→ **Exercise aim**:
Scan the entries and copy each line where the word "Norberg" is present.

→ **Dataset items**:
# # #

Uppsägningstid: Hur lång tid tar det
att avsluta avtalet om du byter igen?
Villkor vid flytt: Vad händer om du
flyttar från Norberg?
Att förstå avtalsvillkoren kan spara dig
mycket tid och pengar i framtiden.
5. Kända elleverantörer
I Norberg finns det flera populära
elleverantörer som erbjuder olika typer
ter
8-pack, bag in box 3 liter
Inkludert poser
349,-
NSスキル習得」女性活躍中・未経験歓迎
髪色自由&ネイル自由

# # #

→ **Task answer**:
flyttar från Norberg?
I Norberg finns det flera populära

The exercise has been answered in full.